The development of increasingly precise and targeted radiotherapy has enabled us to ask new questions about the optimal management of cancer patients. We now have the ability to ablate tissue as effectively as surgery, yet paradigms of treatment remain similar to decades ago.
Stereotactic body radiotherapy (SBRT), particularly in prostate cancer, allows us to ask questions about the limits of hypofractionation – can we cure cancer in a single radiotherapy treatment? To answer this bold question we need to develop more responsive ways of planning radiotherapy, including delivering radiotherapy to the anatomy of that day, rather than historic anatomy from two weeks ago.
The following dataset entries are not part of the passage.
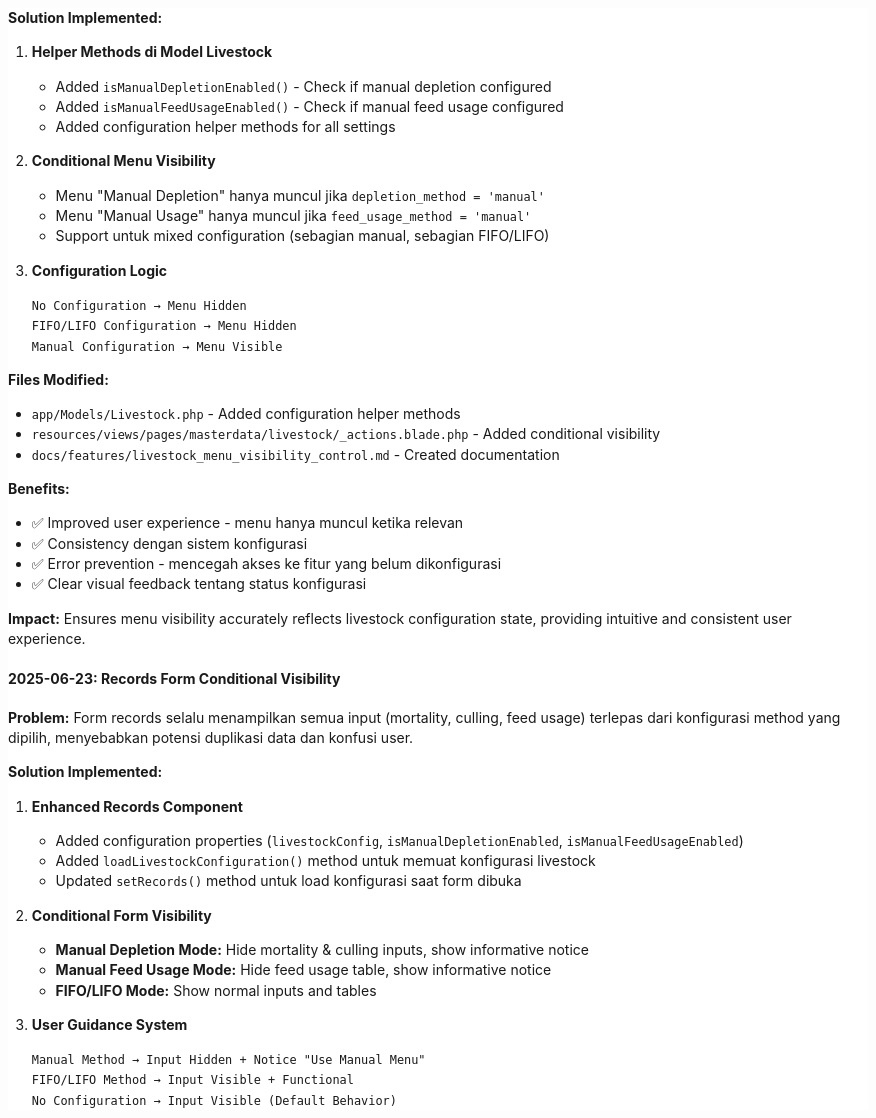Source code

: **Solution Implemented:**

1. **Helper Methods di Model Livestock**

    - Added `isManualDepletionEnabled()` - Check if manual depletion configured
    - Added `isManualFeedUsageEnabled()` - Check if manual feed usage configured
    - Added configuration helper methods for all settings

2. **Conditional Menu Visibility**

    - Menu "Manual Depletion" hanya muncul jika `depletion_method = 'manual'`
    - Menu "Manual Usage" hanya muncul jika `feed_usage_method = 'manual'`
    - Support untuk mixed configuration (sebagian manual, sebagian FIFO/LIFO)

3. **Configuration Logic**
    ```
    No Configuration → Menu Hidden
    FIFO/LIFO Configuration → Menu Hidden
    Manual Configuration → Menu Visible
    ```

**Files Modified:**

-   `app/Models/Livestock.php` - Added configuration helper methods
-   `resources/views/pages/masterdata/livestock/_actions.blade.php` - Added conditional visibility
-   `docs/features/livestock_menu_visibility_control.md` - Created documentation

**Benefits:**

-   ✅ Improved user experience - menu hanya muncul ketika relevan
-   ✅ Consistency dengan sistem konfigurasi
-   ✅ Error prevention - mencegah akses ke fitur yang belum dikonfigurasi
-   ✅ Clear visual feedback tentang status konfigurasi

**Impact:** Ensures menu visibility accurately reflects livestock configuration state, providing intuitive and consistent user experience.

#### 2025-06-23: Records Form Conditional Visibility

**Problem:** Form records selalu menampilkan semua input (mortality, culling, feed usage) terlepas dari konfigurasi method yang dipilih, menyebabkan potensi duplikasi data dan konfusi user.

**Solution Implemented:**

1. **Enhanced Records Component**

    - Added configuration properties (`livestockConfig`, `isManualDepletionEnabled`, `isManualFeedUsageEnabled`)
    - Added `loadLivestockConfiguration()` method untuk memuat konfigurasi livestock
    - Updated `setRecords()` method untuk load konfigurasi saat form dibuka

2. **Conditional Form Visibility**

    - **Manual Depletion Mode:** Hide mortality & culling inputs, show informative notice
    - **Manual Feed Usage Mode:** Hide feed usage table, show informative notice
    - **FIFO/LIFO Mode:** Show normal inputs and tables

3. **User Guidance System**
    ```
    Manual Method → Input Hidden + Notice "Use Manual Menu"
    FIFO/LIFO Method → Input Visible + Functional
    No Configuration → Input Visible (Default Behavior)
    ```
The MR Linac project is key to this, allowing us to see the tumour while we treat for the first time.
Clonal heterogeneity has implications for treatment resistance, particularly when part of a dynamic tumour system. Radiation has the advantage of being insensitive to genetic heterogeneity and could therefore be used to eradicate a treatment-resistant clone, prolonging the time a patient responds to their current line of systemic therapy.
Dr Alison Tree is a co-investigator in several national and international trials investigating SBRT and novel radiotherapy techniques, including PACE, CORE, InPACT and PIVOTALboost. This work is run collaboratively with academics across the UK, as well as colleagues within the ICR. Dr Tree is Prostate Tumour Site Lead for the MR Linac consortium and a collaborator in the ART-NET UK collaboration.
She is module leader and lecturer for the ICR MSc in Oncology, a member of The Royal Marsden NHS Foundation Trust/ICR Committee for Clinical Research and a member of the National Cancer Research Institute CTRad organisation which seeks to promote radiotherapy research in the UK.